Problème à résoudre:
Renvoyez chaque ligne du listing qui contient le mot « khói ». La casse compte.

##############################

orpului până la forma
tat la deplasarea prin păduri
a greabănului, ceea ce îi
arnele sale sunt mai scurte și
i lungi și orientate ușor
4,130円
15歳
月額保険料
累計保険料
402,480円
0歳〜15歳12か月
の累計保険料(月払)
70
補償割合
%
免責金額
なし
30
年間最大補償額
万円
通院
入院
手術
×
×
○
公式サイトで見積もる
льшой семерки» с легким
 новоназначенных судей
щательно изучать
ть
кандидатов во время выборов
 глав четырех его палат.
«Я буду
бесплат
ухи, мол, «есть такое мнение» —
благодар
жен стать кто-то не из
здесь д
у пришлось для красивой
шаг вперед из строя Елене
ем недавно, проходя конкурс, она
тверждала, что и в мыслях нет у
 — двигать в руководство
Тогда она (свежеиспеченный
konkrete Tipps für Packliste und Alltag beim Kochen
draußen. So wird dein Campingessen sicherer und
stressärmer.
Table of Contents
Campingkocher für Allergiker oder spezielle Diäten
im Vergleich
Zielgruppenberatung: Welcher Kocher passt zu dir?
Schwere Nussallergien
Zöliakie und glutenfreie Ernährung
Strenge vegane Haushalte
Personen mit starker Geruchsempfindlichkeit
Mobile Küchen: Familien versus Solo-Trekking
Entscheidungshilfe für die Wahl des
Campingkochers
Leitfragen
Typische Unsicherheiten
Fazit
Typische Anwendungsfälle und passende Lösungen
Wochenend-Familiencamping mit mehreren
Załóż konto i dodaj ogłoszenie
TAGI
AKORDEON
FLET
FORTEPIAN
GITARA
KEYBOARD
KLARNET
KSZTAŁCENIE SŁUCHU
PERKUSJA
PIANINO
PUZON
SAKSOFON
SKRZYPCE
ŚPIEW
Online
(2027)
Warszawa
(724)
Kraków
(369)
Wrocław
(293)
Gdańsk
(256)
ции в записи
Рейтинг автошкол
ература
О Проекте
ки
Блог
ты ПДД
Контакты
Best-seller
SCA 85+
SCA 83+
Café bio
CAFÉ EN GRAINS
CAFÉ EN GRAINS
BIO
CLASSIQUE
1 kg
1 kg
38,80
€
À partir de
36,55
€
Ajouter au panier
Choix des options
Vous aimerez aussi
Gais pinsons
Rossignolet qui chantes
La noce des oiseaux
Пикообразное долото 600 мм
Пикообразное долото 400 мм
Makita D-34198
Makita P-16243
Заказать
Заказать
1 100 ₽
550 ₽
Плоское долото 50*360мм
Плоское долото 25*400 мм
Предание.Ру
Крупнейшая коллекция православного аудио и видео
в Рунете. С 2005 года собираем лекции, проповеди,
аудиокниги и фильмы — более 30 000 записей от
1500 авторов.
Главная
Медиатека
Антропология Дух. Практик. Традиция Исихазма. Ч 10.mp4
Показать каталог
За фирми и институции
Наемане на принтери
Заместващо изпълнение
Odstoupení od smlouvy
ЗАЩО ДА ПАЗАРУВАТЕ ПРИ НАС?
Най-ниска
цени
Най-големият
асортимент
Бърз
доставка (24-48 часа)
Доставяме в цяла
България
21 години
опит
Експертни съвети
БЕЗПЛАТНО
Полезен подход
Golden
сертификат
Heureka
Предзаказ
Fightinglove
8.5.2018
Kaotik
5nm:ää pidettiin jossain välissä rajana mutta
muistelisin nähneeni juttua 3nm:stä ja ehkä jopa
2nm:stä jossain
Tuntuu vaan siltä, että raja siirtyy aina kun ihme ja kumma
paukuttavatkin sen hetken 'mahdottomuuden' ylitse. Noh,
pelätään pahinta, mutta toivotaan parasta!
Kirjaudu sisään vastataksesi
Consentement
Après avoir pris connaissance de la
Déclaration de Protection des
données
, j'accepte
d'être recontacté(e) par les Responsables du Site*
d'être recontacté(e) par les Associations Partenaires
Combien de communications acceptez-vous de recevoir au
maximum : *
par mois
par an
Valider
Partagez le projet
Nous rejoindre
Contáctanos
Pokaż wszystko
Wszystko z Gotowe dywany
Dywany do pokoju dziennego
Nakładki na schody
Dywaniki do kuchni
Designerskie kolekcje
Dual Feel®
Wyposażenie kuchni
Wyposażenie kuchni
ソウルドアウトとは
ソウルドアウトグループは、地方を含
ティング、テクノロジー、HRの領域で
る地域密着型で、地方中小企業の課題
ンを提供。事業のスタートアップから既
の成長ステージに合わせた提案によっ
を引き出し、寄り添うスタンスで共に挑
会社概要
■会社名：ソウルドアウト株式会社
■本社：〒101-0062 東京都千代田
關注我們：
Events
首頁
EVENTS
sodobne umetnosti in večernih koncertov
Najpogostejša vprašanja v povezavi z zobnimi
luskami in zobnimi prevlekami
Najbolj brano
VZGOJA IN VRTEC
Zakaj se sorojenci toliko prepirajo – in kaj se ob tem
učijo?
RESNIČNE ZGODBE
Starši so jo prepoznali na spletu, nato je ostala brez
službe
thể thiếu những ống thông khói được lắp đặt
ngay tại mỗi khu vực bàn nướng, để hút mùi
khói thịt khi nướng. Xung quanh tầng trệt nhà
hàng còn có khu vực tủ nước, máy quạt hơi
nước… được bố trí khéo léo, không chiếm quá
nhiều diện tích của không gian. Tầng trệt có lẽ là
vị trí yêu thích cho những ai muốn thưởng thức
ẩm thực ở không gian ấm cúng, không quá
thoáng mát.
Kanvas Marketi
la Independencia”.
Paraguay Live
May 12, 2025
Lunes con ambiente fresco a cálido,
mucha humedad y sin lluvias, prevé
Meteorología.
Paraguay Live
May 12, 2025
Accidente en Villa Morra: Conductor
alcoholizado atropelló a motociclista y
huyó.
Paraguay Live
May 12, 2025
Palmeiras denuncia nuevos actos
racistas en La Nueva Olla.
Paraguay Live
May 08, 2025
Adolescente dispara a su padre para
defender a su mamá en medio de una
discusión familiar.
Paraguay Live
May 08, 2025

##############################

Votre solution:
thể thiếu những ống thông khói được lắp đặt
khói thịt khi nướng. Xung quanh tầng trệt nhà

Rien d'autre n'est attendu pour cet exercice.